* **Aim of the exercise**: Which lines in the records below contain the word "begin"? Copy each of them.

╭──

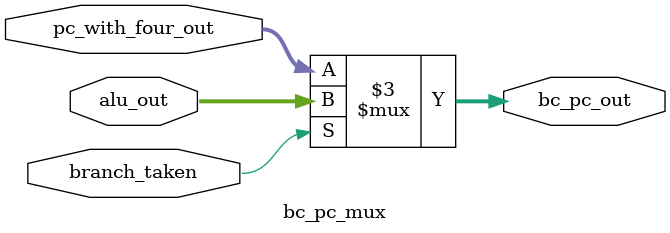
<source format=sv>
module bc_pc_mux (
    input logic[31:0]   pc_with_four_out,
    input logic [31:0]  alu_out,
    output logic [31:0] bc_pc_out,
    input logic         branch_taken
);
always_comb begin
    if (branch_taken) begin
        bc_pc_out=alu_out;
    end
    else begin
        bc_pc_out=pc_with_four_out;
    end
end
    
endmodule
</source>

╰──

* **Response to this exercise**:
always_comb begin
    if (branch_taken) begin
    else begin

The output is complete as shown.